Autour du parfum

Depuis l’Antiquité, le parfum tient une grande importance dans la nature et la vie quotidienne des hommes. Le terme « parfum » vient d’ailleurs de « per fume », qui signifie « par la fumée », en référence aux essences fumantes et à l’odeur puissante qui se dégage lors des rituels et cultes divins antiques. 

Au Moyen-Âge, on constate pourtant un certain recul de la parfumerie, mais dès la Renaissance, elle revient au devant de la scène, notamment avec les nobles qui se parfument pour couvrir leurs odeurs corporelles, ou encore grâce aux explorateurs européens, de retours avec des matières premières inédites, dont les senteurs sont à exploiter, telles que le cacao, la vanille ou encore le tabac.

À l’époque, le parfum est réalisé sur-mesure, essentiellement grâce à des matières naturelles soigneusement sélectionnées, pour une part de la population privilégiée. Le flacon est un objet d’art de personnel et très précieux, personnalisé également, que le bourgeois de l’époque se plaisait à faire remplir quand nécessaire chez son parfumeur préféré.

Par la suite, les rois précieux de Versailles s’emparent du thème passionnant de la parfumerie, et le tourne en un véritable art de vivre, à l’image du luxe et de la France. Dès lors, Grasse, devient la capitale du parfum, avec ses champs florissants et ses matières premières d’une qualité d’exception.

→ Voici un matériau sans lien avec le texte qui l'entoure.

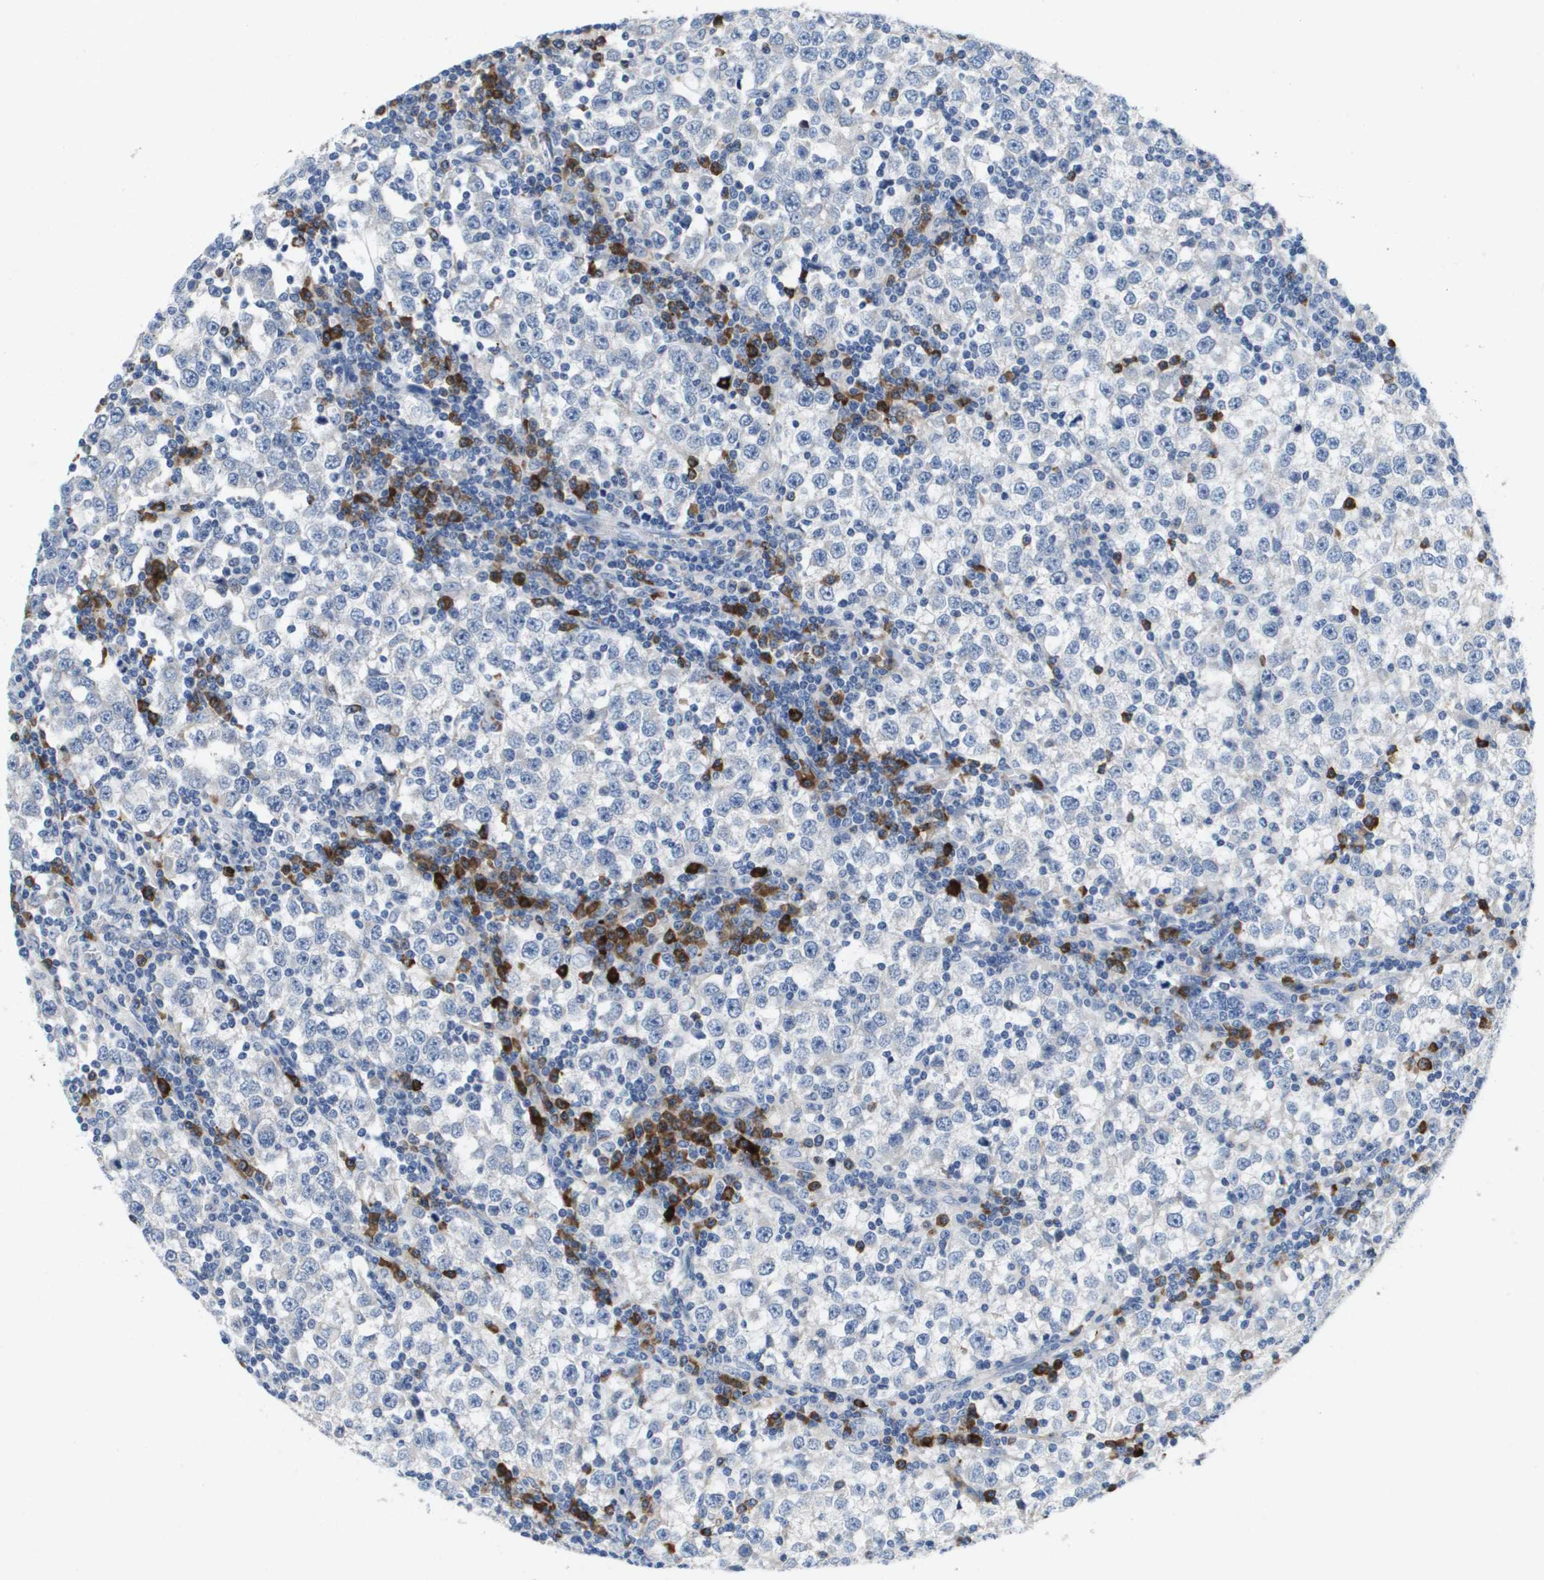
{"staining": {"intensity": "negative", "quantity": "none", "location": "none"}, "tissue": "testis cancer", "cell_type": "Tumor cells", "image_type": "cancer", "snomed": [{"axis": "morphology", "description": "Seminoma, NOS"}, {"axis": "topography", "description": "Testis"}], "caption": "Immunohistochemistry of seminoma (testis) shows no positivity in tumor cells.", "gene": "CD3G", "patient": {"sex": "male", "age": 65}}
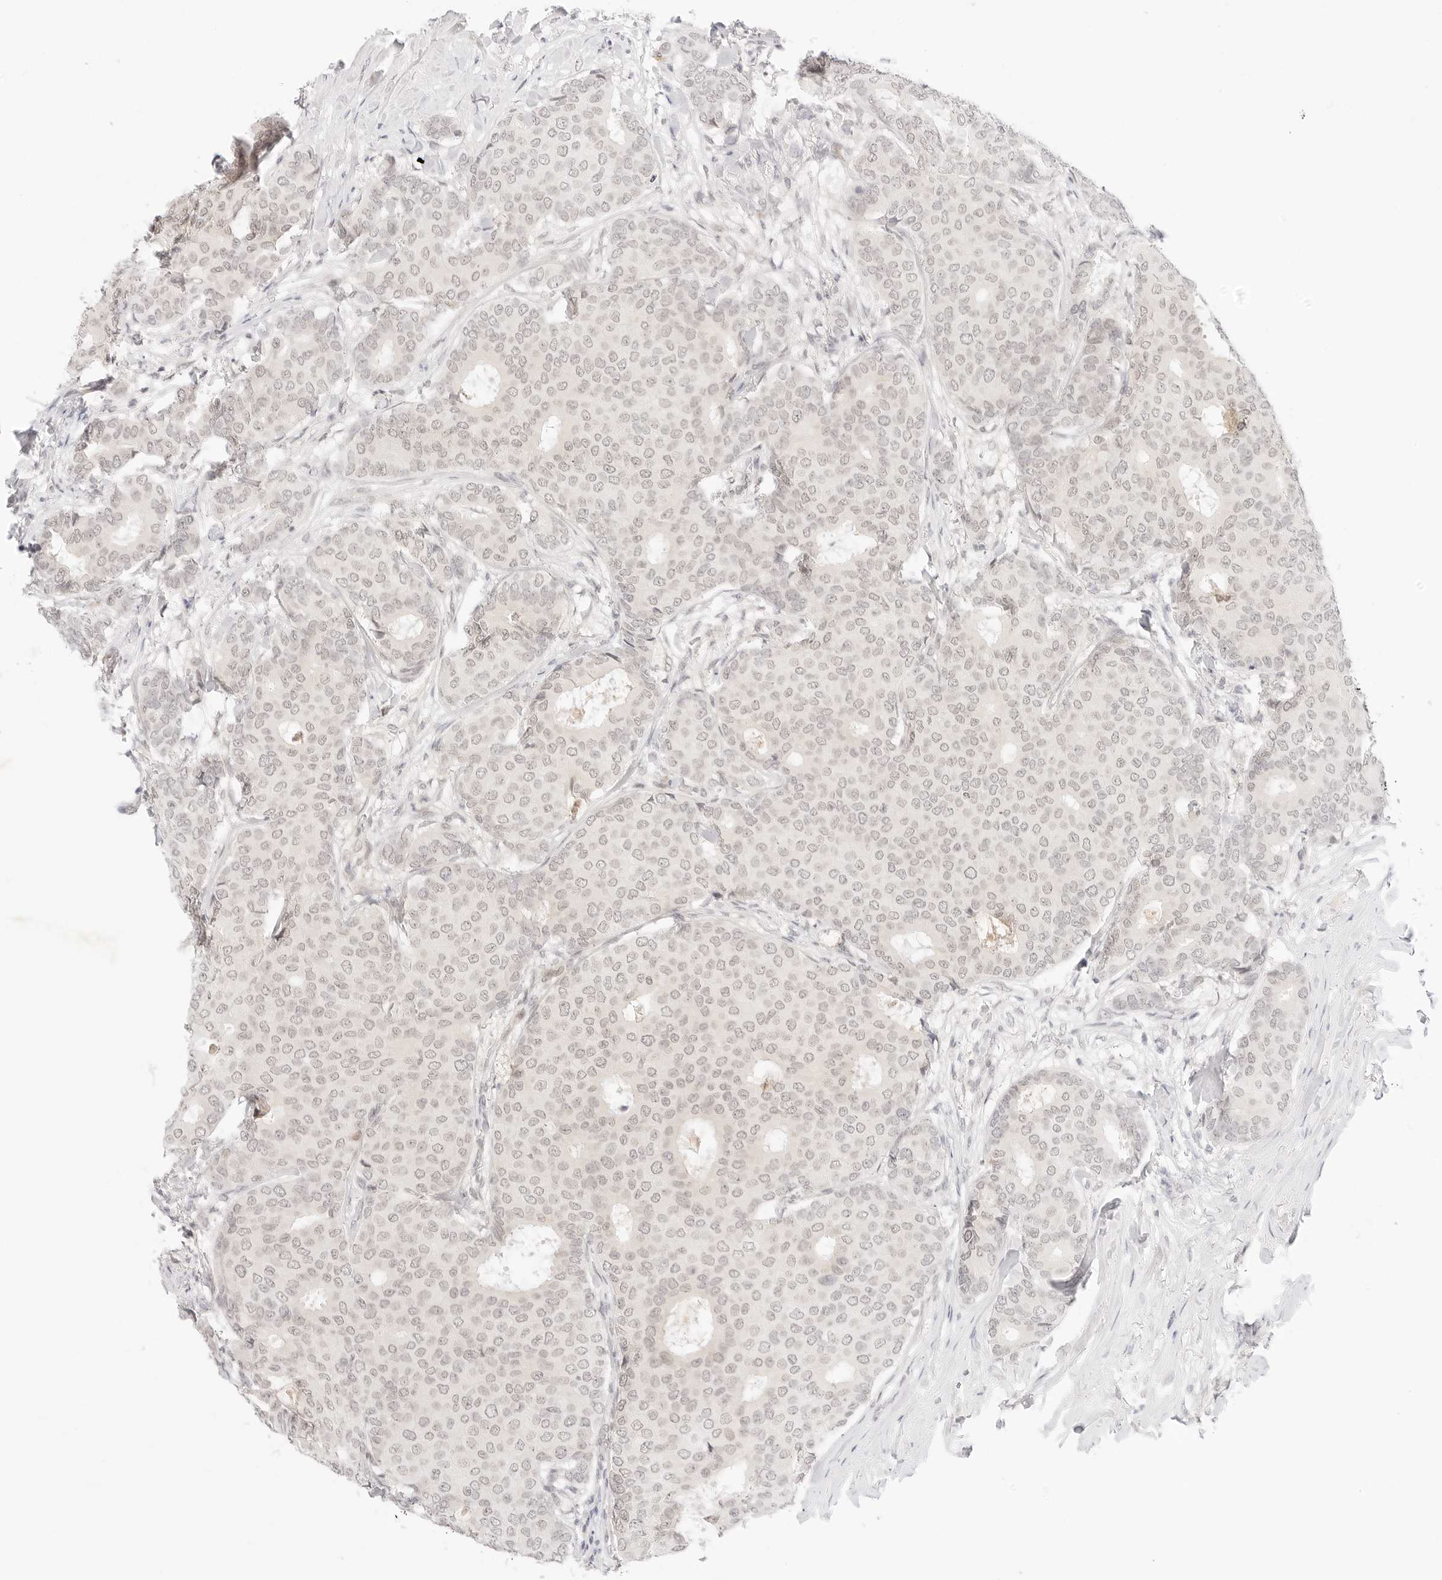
{"staining": {"intensity": "weak", "quantity": ">75%", "location": "nuclear"}, "tissue": "breast cancer", "cell_type": "Tumor cells", "image_type": "cancer", "snomed": [{"axis": "morphology", "description": "Duct carcinoma"}, {"axis": "topography", "description": "Breast"}], "caption": "A high-resolution photomicrograph shows immunohistochemistry (IHC) staining of breast intraductal carcinoma, which exhibits weak nuclear positivity in about >75% of tumor cells. The staining is performed using DAB (3,3'-diaminobenzidine) brown chromogen to label protein expression. The nuclei are counter-stained blue using hematoxylin.", "gene": "XKR4", "patient": {"sex": "female", "age": 75}}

Enfin, c'est également à cette époque que des parfumeurs commencent à s'installer à Paris et que la noblesse française apprécie particulièrement les petits accessoires combinés aux parfums et teintures, tels de gants parfumés. Et dès 1956, la corporation des gantiers parfumeurs français se crée. 

C’est au XIXème siècle que l’on constate les débuts de ce l’on peut considérer comme la « parfumerie moderne » ; les parfumeurs proposent à la vente des séries de flacons, des créations de gammes et de senteurs reconnaissables… Il ne s’agit plus uniquement des gants, coffrets, accessoires parfumés ; c’est désormais une véritable proposition authentique et qui se vaut de la part des parfumeurs ; un jus unique, son flacon associé et un nom évocateur. 

On parle de la Belle Époque de la parfumerie entre les années 1900 à 1950. On voit apparaitre ce que l’on considère aujourd’hui comme des classiques, des véritables moments de la parfumerie, comme l’authentique Shalimar de Guerlain. 

Les couturiers s’intéressent aussi au parfum comme une réelle composante de la mode. On peut citer le fameux Chanel N°5, Miss Dior ou encore L’Air du Temps de Nina Ricci… Bientôt, tous veulent et proposent leur propre fragrance, un élément à ne pas négliger qui complète une tenue. 

Des années 2000 à nos jours, on constate une réelle démocratisation du parfum, les marques de prêt-à-porter se l’approprient… Le parfum devient comme un outil de séduction indispensable, et se décline en nombreuses formes et produits, pour le plaisir olfactif de tous.